Falgoust: They’re squandering nothing. Well-run teams don’t tear up everything over knee-jerk reactions. Curry isn’t being wasted. I think this year will solidify how they’ll be back in the mix sooner than later.

Eppers: The ownership angle is one that makes me think of the Kings. They have some players that would be targets for contenders (Harrison Barnes, Buddy Hield), but Vivek Ranedive has to be desperate to end the league’s longest playoff drought.

Zillgitt: Heck, even Marvin Bagley III is showing up in possible trades.

Falgoust: Glad you mention Barnes. In an ideal world, that would be the kind of player the Pacers have at the 4 instead of two actual 5s starting.

Zillgitt: J., any chance of the Pacers breaking up the two 5s in a trade, one or the other?

Falgoust: I didn’t think highly of Barnes based on his draft position for the first half of his career, but he’s gotten better at a lot of things and is a good defender. You need guys his size who defend wings, some bigger/stronger guys and shoot the 3. And he can go off the bounce and create. Those players are a premium. He’d be perfect for the Pacers with their issues trying to have Sabonis close out the likes of James Harden in space.

Turner isn’t going anywhere, Jeff. Not unless it’s such a no-nonsense deal they can’t refuse.

They gave up 140 to Milwaukee in regulation without him. He cleans up too much. I’ve said sense last season they should sell high on Sabonis. His stock would never be higher. But he’s a fan favorite, is a 2-time All-Star, etc. But that locker room is NOT good right now. At all.

Rankin: Oubre is craving to find a place to have a meaningful run of years. Not two or three. More like five or six. The Warriors are in a tough spot because Thompson is a huge cog, but who is to say he’s going to come back like the Thompson of old. You’d think he would, but there’s no guarantees in that. Then if he does get back, I’m sure Golden State is going to be extra careful with him.

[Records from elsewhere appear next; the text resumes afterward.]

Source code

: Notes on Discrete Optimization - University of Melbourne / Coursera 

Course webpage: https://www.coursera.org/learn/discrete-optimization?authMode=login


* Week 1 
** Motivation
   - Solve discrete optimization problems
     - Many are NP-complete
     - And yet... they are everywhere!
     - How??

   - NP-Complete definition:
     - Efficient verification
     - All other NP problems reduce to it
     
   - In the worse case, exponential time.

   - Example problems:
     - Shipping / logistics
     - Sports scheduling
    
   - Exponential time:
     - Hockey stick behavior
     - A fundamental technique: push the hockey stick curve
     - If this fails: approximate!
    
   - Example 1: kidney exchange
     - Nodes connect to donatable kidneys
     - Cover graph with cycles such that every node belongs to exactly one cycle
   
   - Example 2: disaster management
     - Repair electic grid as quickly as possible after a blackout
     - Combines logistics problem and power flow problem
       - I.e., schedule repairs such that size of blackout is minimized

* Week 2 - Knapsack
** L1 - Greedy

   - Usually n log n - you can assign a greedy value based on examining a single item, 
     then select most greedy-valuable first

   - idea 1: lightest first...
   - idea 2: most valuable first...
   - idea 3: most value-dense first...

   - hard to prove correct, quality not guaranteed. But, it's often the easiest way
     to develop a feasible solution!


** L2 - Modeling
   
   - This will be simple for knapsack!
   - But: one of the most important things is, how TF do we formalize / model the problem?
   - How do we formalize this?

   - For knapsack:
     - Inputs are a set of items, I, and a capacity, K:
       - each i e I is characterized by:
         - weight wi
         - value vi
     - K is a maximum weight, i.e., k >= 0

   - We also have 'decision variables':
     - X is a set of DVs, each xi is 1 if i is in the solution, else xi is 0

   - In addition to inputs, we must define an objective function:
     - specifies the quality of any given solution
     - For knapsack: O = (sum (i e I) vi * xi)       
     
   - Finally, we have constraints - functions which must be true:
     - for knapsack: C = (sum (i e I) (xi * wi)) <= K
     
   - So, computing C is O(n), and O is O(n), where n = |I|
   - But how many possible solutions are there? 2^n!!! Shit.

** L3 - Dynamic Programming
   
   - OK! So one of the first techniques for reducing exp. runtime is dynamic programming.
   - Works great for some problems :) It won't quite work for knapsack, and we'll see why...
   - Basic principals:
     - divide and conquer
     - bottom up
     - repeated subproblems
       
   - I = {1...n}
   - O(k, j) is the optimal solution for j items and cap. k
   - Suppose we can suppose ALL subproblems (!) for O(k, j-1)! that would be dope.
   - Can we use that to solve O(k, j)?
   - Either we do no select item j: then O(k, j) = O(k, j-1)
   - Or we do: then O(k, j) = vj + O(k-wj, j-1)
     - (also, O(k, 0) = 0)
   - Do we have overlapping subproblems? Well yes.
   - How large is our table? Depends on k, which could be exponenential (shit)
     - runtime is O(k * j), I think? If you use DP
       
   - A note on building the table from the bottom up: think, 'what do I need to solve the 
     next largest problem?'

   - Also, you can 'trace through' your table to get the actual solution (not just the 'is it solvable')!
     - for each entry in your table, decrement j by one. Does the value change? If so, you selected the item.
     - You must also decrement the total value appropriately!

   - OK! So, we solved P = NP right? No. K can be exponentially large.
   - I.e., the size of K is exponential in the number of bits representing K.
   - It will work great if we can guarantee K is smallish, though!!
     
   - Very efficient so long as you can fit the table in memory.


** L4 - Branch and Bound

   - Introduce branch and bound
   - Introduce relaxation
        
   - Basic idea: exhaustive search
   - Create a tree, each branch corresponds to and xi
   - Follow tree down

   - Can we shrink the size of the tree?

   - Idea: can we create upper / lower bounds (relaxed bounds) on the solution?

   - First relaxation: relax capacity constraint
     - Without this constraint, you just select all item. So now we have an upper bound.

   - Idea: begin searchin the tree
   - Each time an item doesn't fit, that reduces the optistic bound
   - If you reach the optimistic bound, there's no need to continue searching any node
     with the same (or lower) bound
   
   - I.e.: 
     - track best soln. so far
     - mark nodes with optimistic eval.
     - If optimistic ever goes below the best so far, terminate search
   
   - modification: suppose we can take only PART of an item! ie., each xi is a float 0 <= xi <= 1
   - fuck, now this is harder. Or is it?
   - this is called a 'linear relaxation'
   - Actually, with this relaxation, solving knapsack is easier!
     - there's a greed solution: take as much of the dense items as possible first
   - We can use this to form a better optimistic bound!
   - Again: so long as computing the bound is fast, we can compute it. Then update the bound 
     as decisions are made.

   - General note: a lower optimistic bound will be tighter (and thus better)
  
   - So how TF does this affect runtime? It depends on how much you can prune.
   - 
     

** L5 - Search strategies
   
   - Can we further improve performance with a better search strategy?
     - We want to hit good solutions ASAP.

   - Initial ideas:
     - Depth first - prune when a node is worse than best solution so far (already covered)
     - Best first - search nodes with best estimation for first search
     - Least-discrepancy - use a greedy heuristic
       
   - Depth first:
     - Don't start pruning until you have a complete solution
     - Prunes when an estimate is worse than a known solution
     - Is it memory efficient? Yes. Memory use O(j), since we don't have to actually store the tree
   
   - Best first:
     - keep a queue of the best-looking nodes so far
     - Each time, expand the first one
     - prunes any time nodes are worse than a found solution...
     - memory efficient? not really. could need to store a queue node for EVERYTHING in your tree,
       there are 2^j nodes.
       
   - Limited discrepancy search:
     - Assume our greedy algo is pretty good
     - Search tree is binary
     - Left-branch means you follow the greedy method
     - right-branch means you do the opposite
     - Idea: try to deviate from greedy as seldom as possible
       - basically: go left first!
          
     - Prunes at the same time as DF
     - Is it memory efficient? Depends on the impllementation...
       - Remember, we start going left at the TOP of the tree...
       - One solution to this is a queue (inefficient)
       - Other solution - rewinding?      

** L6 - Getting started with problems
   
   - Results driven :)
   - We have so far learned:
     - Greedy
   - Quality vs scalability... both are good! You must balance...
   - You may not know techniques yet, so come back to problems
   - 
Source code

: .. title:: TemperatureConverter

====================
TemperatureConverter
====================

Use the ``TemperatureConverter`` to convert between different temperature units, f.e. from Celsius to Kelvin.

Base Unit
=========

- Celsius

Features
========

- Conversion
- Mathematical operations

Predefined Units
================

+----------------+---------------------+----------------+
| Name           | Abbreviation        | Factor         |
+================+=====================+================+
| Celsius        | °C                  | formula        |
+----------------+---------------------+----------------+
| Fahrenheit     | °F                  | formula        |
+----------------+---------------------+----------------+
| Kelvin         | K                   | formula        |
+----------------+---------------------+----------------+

Falgoust: The Pacers will have to make a decision on Aaron Holiday. He’s been displaced by T.J. McConnell. So if they don’t make a move right now by the deadline, they will by the draft. They have to.

Zillgitt: Holiday is a player who could be sought after by one of the contending groups looking for backcourt depth if larger deals don’t materialize.

This article originally appeared on USA TODAY: NBA trade due date 2021: Breaking down the competitors, pretenders

Jobber Wiki author Frank Long contributed to this report.